Paycheck Protection Program Flexibility
Last Friday, the federal government enacted the Paycheck Protection Program Flexibility Act (PPPFA). The PPPFA was designed to make it easier for PPP loan recipients to obtain full forgiveness of their loans. The following are some of the changes to the original payroll protection program.
Extended Covered Period
Under the PPPFA, borrowers are provided more time to spend the loan proceeds in a manner that results in loan forgiveness. Previously, the “covered period” was the 8 weeks following receipt of the loan proceeds. The new duration of the “covered period” is 24 weeks from loan origination or December 31, 2020, whichever comes first. The law does allow the borrower to retain the original 8 week period. Borrowers may want to retain the shorter period if business forecasts indicate that it may be difficult to maintain the required FTE headcount over the longer period or if the employer anticipates that it may be necessary to reduce salaries later in the year.

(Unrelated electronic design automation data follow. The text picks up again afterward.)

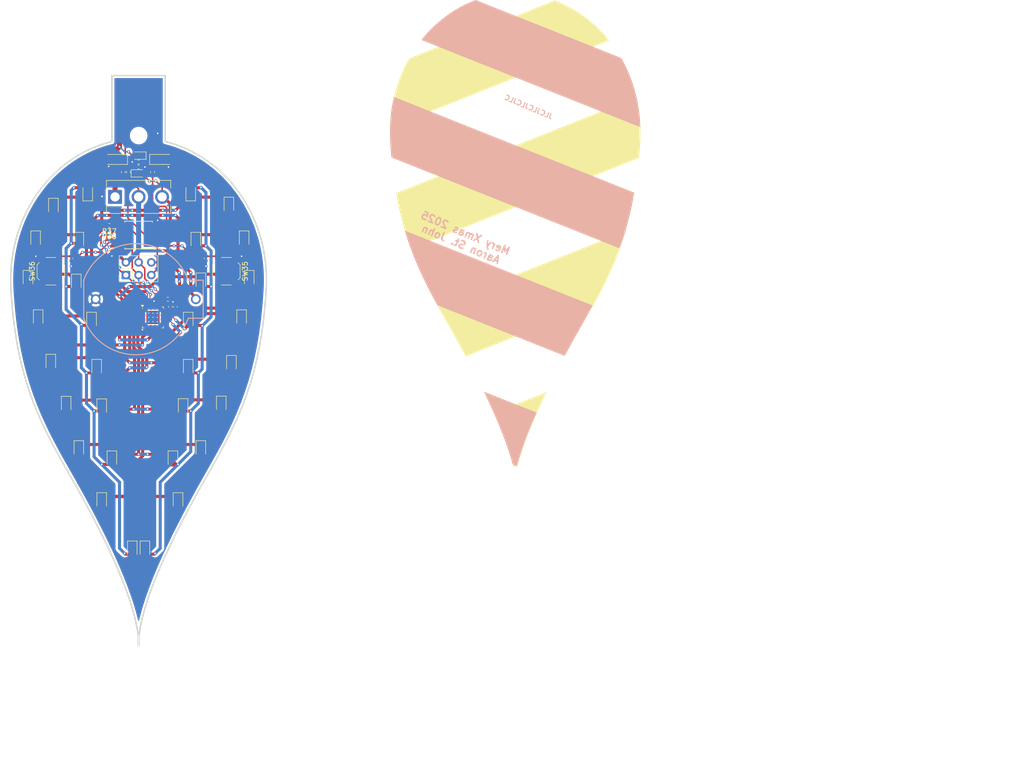
<source format=kicad_pcb>
(kicad_pcb
	(version 20241229)
	(generator "pcbnew")
	(generator_version "9.0")
	(general
		(thickness 1.6)
		(legacy_teardrops no)
	)
	(paper "A4")
	(layers
		(0 "F.Cu" signal)
		(2 "B.Cu" signal)
		(9 "F.Adhes" user "F.Adhesive")
		(11 "B.Adhes" user "B.Adhesive")
		(13 "F.Paste" user)
		(15 "B.Paste" user)
		(5 "F.SilkS" user "F.Silkscreen")
		(7 "B.SilkS" user "B.Silkscreen")
		(1 "F.Mask" user)
		(3 "B.Mask" user)
		(17 "Dwgs.User" user "User.Drawings")
		(19 "Cmts.User" user "User.Comments")
		(21 "Eco1.User" user "User.Eco1")
		(23 "Eco2.User" user "User.Eco2")
		(25 "Edge.Cuts" user)
		(27 "Margin" user)
		(31 "F.CrtYd" user "F.Courtyard")
		(29 "B.CrtYd" user "B.Courtyard")
		(35 "F.Fab" user)
		(33 "B.Fab" user)
		(39 "User.1" user)
		(41 "User.2" user)
		(43 "User.3" user)
		(45 "User.4" user)
		(47 "User.5" user)
		(49 "User.6" user)
		(51 "User.7" user)
		(53 "User.8" user)
		(55 "User.9" user)
	)
	(setup
		(pad_to_mask_clearance 0)
		(allow_soldermask_bridges_in_footprints no)
		(tenting front back)
		(pcbplotparams
			(layerselection 0x00000000_00000000_55555555_5755f5ff)
			(plot_on_all_layers_selection 0x00000000_00000000_00000000_00000000)
			(disableapertmacros no)
			(usegerberextensions no)
			(usegerberattributes yes)
			(usegerberadvancedattributes yes)
			(creategerberjobfile yes)
			(dashed_line_dash_ratio 12.000000)
			(dashed_line_gap_ratio 3.000000)
			(svgprecision 4)
			(plotframeref no)
			(mode 1)
			(useauxorigin no)
			(hpglpennumber 1)
			(hpglpenspeed 20)
			(hpglpendiameter 15.000000)
			(pdf_front_fp_property_popups yes)
			(pdf_back_fp_property_popups yes)
			(pdf_metadata yes)
			(pdf_single_document no)
			(dxfpolygonmode yes)
			(dxfimperialunits yes)
			(dxfusepcbnewfont yes)
			(psnegative no)
			(psa4output no)
			(plot_black_and_white yes)
			(sketchpadsonfab no)
			(plotpadnumbers no)
			(hidednponfab no)
			(sketchdnponfab yes)
			(crossoutdnponfab yes)
			(subtractmaskfromsilk no)
			(outputformat 1)
			(mirror no)
			(drillshape 1)
			(scaleselection 1)
			(outputdirectory "")
		)
	)
	(net 0 "")
	(net 1 "Net-(BT1-+)")
	(net 2 "GND")
	(net 3 "VCC")
	(net 4 "Net-(D1-K)")
	(net 5 "Net-(D2-K)")
	(net 6 "VBUS")
	(net 7 "/PB5")
	(net 8 "/PB2")
	(net 9 "/PB1")
	(net 10 "/PB0")
	(net 11 "/PB3")
	(net 12 "/PB4")
	(net 13 "Net-(D35-A)")
	(net 14 "Net-(D35-K)")
	(net 15 "Net-(D36-A)")
	(net 16 "Net-(D37-A)")
	(net 17 "Net-(D38-A)")
	(net 18 "Net-(D39-K)")
	(net 19 "Net-(D43-K)")
	(net 20 "Net-(D47-K)")
	(net 21 "Net-(D51-K)")
	(net 22 "Net-(D55-K)")
	(net 23 "Net-(D59-K)")
	(net 24 "Net-(D63-K)")
	(net 25 "Net-(U7-ISET)")
	(net 26 "unconnected-(U7-SW5-Pad18)")
	(net 27 "unconnected-(U7-CS14-Pad12)")
	(net 28 "unconnected-(U7-SW7-Pad16)")
	(net 29 "unconnected-(U7-SW8-Pad15)")
	(net 30 "unconnected-(U7-SW9{slash}CS16-Pad14)")
	(net 31 "unconnected-(U7-CS9-Pad6)")
	(net 32 "unconnected-(U7-CS11-Pad8)")
	(net 33 "unconnected-(U7-SW6-Pad17)")
	(net 34 "unconnected-(U7-CS13-Pad11)")
	(net 35 "unconnected-(U7-CS12-Pad10)")
	(net 36 "unconnected-(U7-CS15-Pad13)")
	(net 37 "unconnected-(U7-CS10-Pad7)")
	(net 38 "Net-(D67-K)")
	(net 39 "Net-(D68-K)")
	(footprint "Library:C_0402_1005Metric" (layer "F.Cu") (at 109.728 79.474 -90))
	(footprint "Library:SW_Push_1P1T_XKB_TS-1187A" (layer "F.Cu") (at 78.74 82.042 90))
	(footprint "Library:R_0402_1005Metric" (layer "F.Cu") (at 99.06 62.23 -90))
	(footprint "Library:LED_0805_2012Metric" (layer "F.Cu") (at 106.68 66.294 90))
	(footprint "Library:LED_0805_2012Metric" (layer "F.Cu") (at 84.328 117.602 -90))
	(footprint "Library:LED_0805_2012Metric" (layer "F.Cu") (at 76.2 91.44 -90))
	(footprint "Library:LED_0805_2012Metric" (layer "F.Cu") (at 118.364 83.566 -90))
	(footprint "Library:LED_0805_2012Metric" (layer "F.Cu") (at 116.84 91.44 -90))
	(footprint "Library:LED_0805_2012Metric" (layer "F.Cu") (at 97.536 137.6425 -90))
	(footprint "Library:R_0402_1005Metric" (layer "F.Cu") (at 93.218 62.23 -90))
	(footprint "Library:C_0402_1005Metric" (layer "F.Cu") (at 103.632 89.154 90))
	(footprint "Library:R_0402_1005Metric" (layer "F.Cu") (at 96.266 60.198))
	(footprint "Library:LED_0805_2012Metric" (layer "F.Cu") (at 104.14 127.9905 -90))
	(footprint "Library:R_0402_1005Metric" (layer "F.Cu") (at 96.266 61.214 180))
	(footprint "Library:R_0402_1005Metric" (layer "F.Cu") (at 94.234 62.23 -90))
	(footprint "Library:LED_0805_2012Metric" (layer "F.Cu") (at 74.168 83.566 -90))
	(footprint "Library:C_0402_1005Metric" (layer "F.Cu") (at 102.616 89.154 -90))
	(footprint "Library:D_SOD-123" (layer "F.Cu") (at 91.694 59.69 180))
	(footprint "Library:LED_0805_2012Metric" (layer "F.Cu") (at 107.696 75.946 -90))
	(footprint "Library:QFN-32-1EP_4x4mm_P0.4mm_EP2.65x2.65mm_ThermalVias" (layer "F.Cu") (at 99.143 91.269))
	(footprint "Library:LED_0805_2012Metric" (layer "F.Cu") (at 78.74 100.33 -90))
	(footprint "Library:LED_0805_2012Metric" (layer "F.Cu") (at 81.788 108.7375 -90))
	(footprint "Library:LED_0805_2012Metric" (layer "F.Cu") (at 79.248 69.1405 -90))
	(footprint "Library:R_0402_1005Metric" (layer "F.Cu") (at 90.424 72.898 180))
	(footprint "Library:LED_0805_2012Metric" (layer "F.Cu") (at 106.172 91.9225 -90))
	(footprint "Library:LED_0805_2012Metric" (layer "F.Cu") (at 86.106 66.294 90))
	(footprint "Library:LED_0805_2012Metric" (layer "F.Cu") (at 94.996 137.6425 -90))
	(footprint "Library:LED_0805_2012Metric" (layer "F.Cu") (at 106.172 101.346 -90))
	(footprint "Library:LED_0603_1608Metric" (layer "F.Cu") (at 96.266 62.484))
	(footprint "Library:LED_0603_1608Metric" (layer "F.Cu") (at 96.266 58.928 180))
	(footprint "Library:LED_0805_2012Metric" (layer "F.Cu") (at 114.3 68.9125 -90))
	(footprint "Library:C_0402_1005Metric" (layer "F.Cu") (at 90.932 77.47 -90))
	(footprint "Library:R_0402_1005Metric" (layer "F.Cu") (at 102.108 77.472 -90))
	(footprint "Library:LED_0805_2012Metric" (layer "F.Cu") (at 108.712 84.074 -90))
	(footprint "Library:PinHeader_2x03_P2.54mm_Vertical" (layer "F.Cu") (at 93.726 82.804 90))
	(footprint "Library:CONN-USB-A-PCB-TRACES" (layer "F.Cu") (at 96.266 42.856 180))
	(footprint "Library:LED_0805_2012Metric" (layer "F.Cu") (at 86.868 91.9225 -90))
	(footprint "Library:LED_0805_2012Metric" (layer "F.Cu") (at 88.9 109.2455 -90))
	(footprint "Library:R_0402_1005Metric" (layer "F.Cu") (at 90.424 73.914 180))
	(footprint "Library:LED_0805_2012Metric"
		(layer "F.Cu")
		(uuid "a8b5c65d-dcdc-4b8d-90ad-b6d9feef10d2")
		(at 117.348 75.6665 -90)
		(descr "LED SMD 0805 (2012 Metric), square (rectangular) end terminal, IPC_7351 nominal, (Body size source: https://docs.google.com/spreadsheets/d/1BsfQQcO9C6DZCsRaXUlFlo91Tg2WpOkGARC1WS5S8t0/edit?usp=sharing), generated with kicad-footprint-generator")
		(tags "LED")
		(property "Reference" "D59"
			(at 0 -1.65 90)
			(layer "F.SilkS")
			(hide yes)
			(uuid "1f0ce1b8-eb44-4b27-acc3-45e3152e273d")
			(effects
				(font
					(size 1 1)
					(thickness 0.15)
				)
			)
		)
		(property "Value" "LED"
			(at 0 1.65 90)
			(layer "F.Fab")
			(uuid "1731c6ac-0b85-46ca-bc6d-f1343946b938")
			(effects
				(font
					(size 1 1)
					(thickness 0.15)
				)
			)
		)
		(property "Datasheet" "~"
			(at
... [300389 chars truncated]
</source>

Lowered Payroll Costs Percentage
After enactment of the PPP, the SBA implemented a rule providing that 75% of the loan proceeds had to be spent on payroll costs in order for the loan recipient to receive full loan forgiveness. If they were not used for the purpose, forgiveness could be received on a pro-rata basis. Under the PPPFA, the SBA rule was eliminated, and the amount required to be spent on payroll costs has been reduced to 60%; however, that is now a strict requirement for forgiveness. It is now all or nothing. Thus, rent, mortgage interest, and utility costs can now account for up to 40% of the loan amount without any reduction in forgiveness qualification. But, if at least 60% of the loan amount is not used on payroll costs, then no portion of the loan will be forgiven.
Longer Repayment Period
The PPPFA extended the loan repayment term for amounts that are not forgiven from 2 years to a minimum of 5 years. The 1% interest charge remains the same.
FTE Safe Harbor Extended
The “full time equivalent” (FTE) safe harbor period has been extended to December 31, 2020. If a borrower had a FTE employee count reduction between February 15, 2020 and April 26, 2020, and restores its head count and salary levels to what they were on February 15, 2020 by December 31, 2020, then there will be no reduction in the amount of forgiveness.
Additional FTE Safe Harbor
Under the new safe harbor, any reduction in the amount of forgiveness based on a reduction in the FTE headcount will be disregarded if the employer can establish by documentation that (i) it was unable to rehire people employed as of February 15, 2020 and unable to hire similarly qualified employees for those positions on or before December 31, 2020; or (ii) it was unable to document its ability to return to the same level of business as it was at on February 15, 2020 due to compliance with HHS, CDC, or OSHA rules, regulations, and guidance pertaining to standards of sanitation, social distancing, or other worker or customer safety requirements related to Covid-19. This provision will benefit restaurants and other businesses that have to reduce customer and employee counts due to social distancing and other safety measures.
Extended Payroll Tax Deferment
The PPPFA removed the provision in the CARES Act that required borrowers who receive forgiveness to resume payment of payroll taxes. Under the new law, all borrowers may defer payment of 2020 payroll taxes, with one-half of the deferred amount being due on December 31, 2021, and the remainder being due on December 31, 2022.